Não podemos relegar o encontro entre a comunidade cristã e os casais que moram juntos apenas ao momento em que eles decidem pelo matrimônio religioso. Se isso não ocorrer durante anos, vamos nos limitar a ignorar tais existências? Temos fé na força e na beleza do sacramento do matrimônio, mas também devemos ousar fazer outra coisa, evitando o terrível mal-entendido de instrumentalizar situações para alcançar um propósito que corre o risco de ser meramente “normativo”, se não nascer de uma resposta livre a um caminho interior e de casal.
Nem sempre, nem imediatamente, nem obrigatoriamente quem deve agir é o “reflexo regularizador” (forma jurídica da pureza sexual como primeira preocupação).
É importante, parece-me, poder dizer que, em cada situação da vida, há uma Palavra boa para as pessoas; em cada situação da vida, há uma semente do Espírito; em cada situação da vida, é possível um seguimento a Cristo, que sempre será um pouco manco, um pouco incerto, talvez com intensidades diferentes.
Mas Cristo é para todos, não para alguns. Esse é um dos núcleos da Amoris laetitia, mas sobretudo da Evangelii gaudium. É urgente pensar em uma pastoral que traga no coração também os casais que coabitam, que supere a dialética lícito/ilícito (que no cotidiano paroquial se torna um simples “quem pode comungar? Quem pode se confessar?”), que não marque diferenças entre batizados em classes de mérito.
Os recentíssimos “Itinerários catecumenais para a vida matrimonial” (embora dentro de impulsos nem sempre harmoniosos e harmonizados) dão alguma margem teórica de trabalho [1], embora sempre subordinada a uma proposta de matrimônio cristão (como é óbvio, dada a natureza do documento).
Ainda com dificuldade, tentamos sair do modelo familiar “comercial de margarina”, atualização do “modelo santinho”, para uma visão bem mais concreta, complexa, menos esquemática da vida familiar. Mas é hora de pensar além dos esquemas, é hora de nos deixarmos solicitar por aquela é a vida cotidiana de muitos.
No poço da Samaria, Jesus não disse à mulher para “regularizar” a sua situação, para se conformar com as normas da pureza, mas se pôs ao seu lado para perguntar, escutar, dialogar, dizer que ali havia chegado a salvação da sua vida.

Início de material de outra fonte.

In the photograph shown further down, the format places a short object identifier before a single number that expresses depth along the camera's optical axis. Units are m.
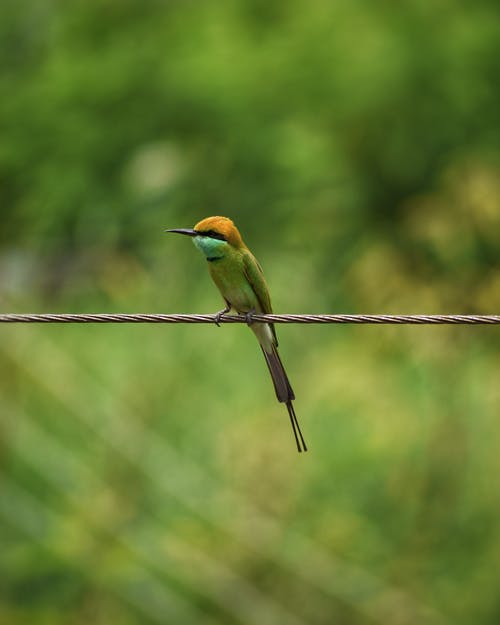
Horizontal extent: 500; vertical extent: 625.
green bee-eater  8.98
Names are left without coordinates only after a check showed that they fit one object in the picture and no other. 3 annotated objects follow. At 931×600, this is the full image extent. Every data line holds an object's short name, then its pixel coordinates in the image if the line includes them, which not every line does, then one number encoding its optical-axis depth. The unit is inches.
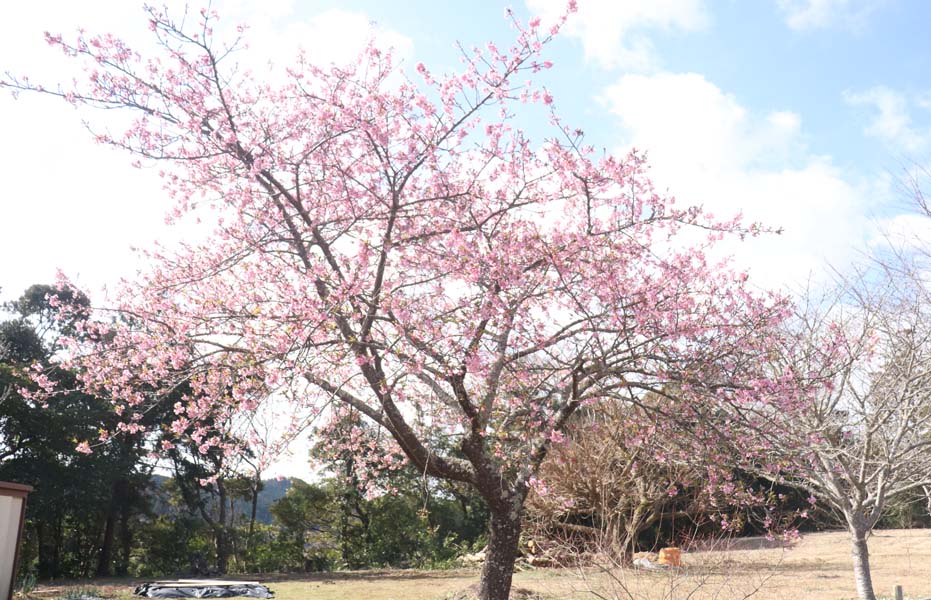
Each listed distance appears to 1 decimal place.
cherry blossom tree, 226.4
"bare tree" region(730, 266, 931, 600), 307.0
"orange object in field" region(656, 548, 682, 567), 472.3
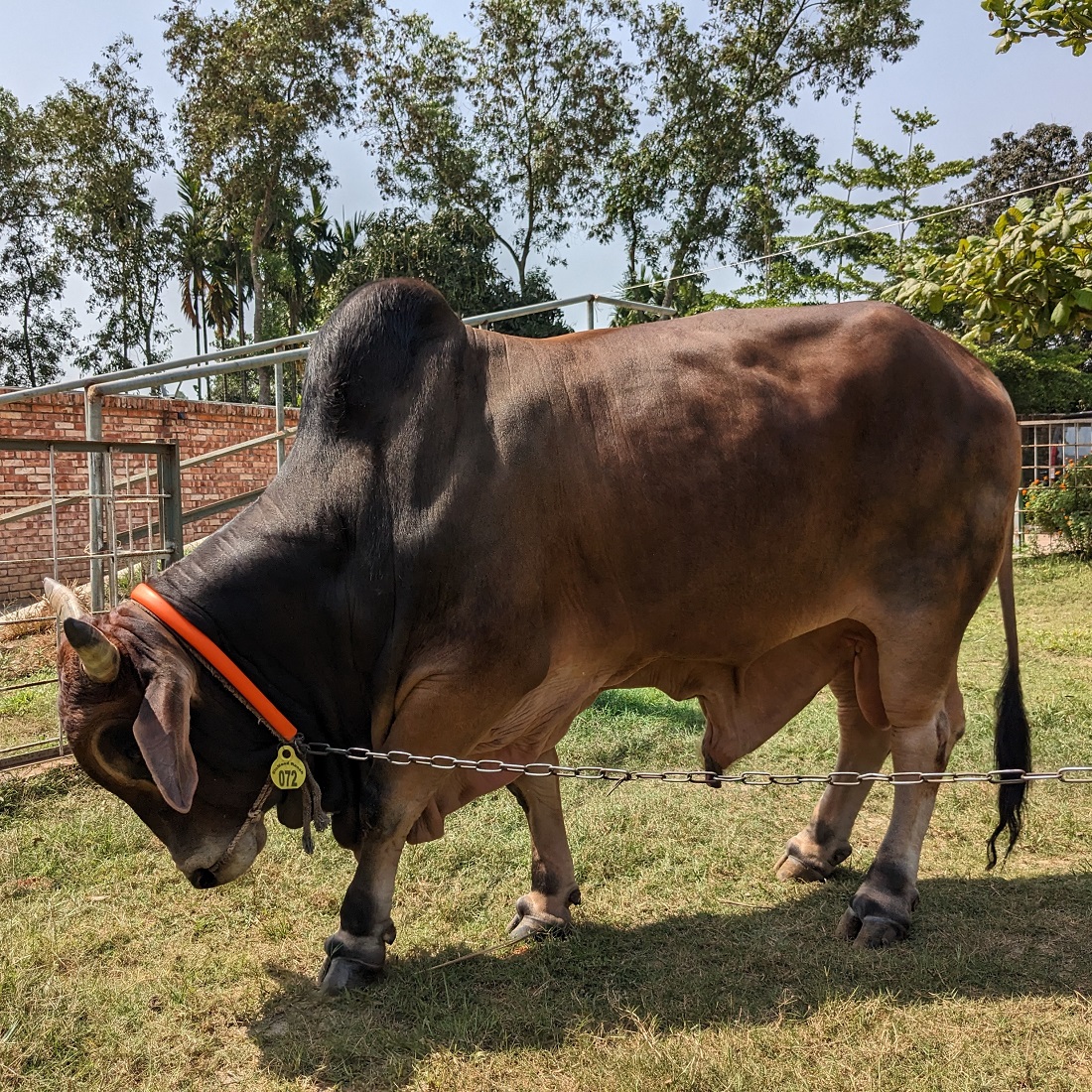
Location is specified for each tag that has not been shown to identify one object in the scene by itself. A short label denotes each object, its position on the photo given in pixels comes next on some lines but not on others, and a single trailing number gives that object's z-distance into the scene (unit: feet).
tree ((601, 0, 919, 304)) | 67.41
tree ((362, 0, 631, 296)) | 68.59
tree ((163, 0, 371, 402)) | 64.28
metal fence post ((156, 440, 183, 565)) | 17.01
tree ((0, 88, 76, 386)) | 75.92
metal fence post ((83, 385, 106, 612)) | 17.30
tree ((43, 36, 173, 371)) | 74.59
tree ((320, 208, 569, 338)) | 66.69
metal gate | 16.48
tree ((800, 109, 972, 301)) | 62.44
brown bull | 9.52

Talvez devêssemos voltar ao poço do Sicar e entender que há água para todos. As escolhas talvez possam ser consequentes, na liberdade dos filhos de Deus. Mas não serão o fim da nossa proximidade.
Nota:
1. "No entanto, a presença já generalizada de casais coabitantes e com filhos que pedem para se casar na Igreja requer, paralelamente à pastoral vocacional evolutiva que aqui se propõe, a elaboração de caminhos locais centrados na realidade concreta desses casais, que certamente precisam de um cuidado e de uma atenção especiais em relação aos noivos que, de algum modo, já vivem uma experiência de vida cristã” (p. 98).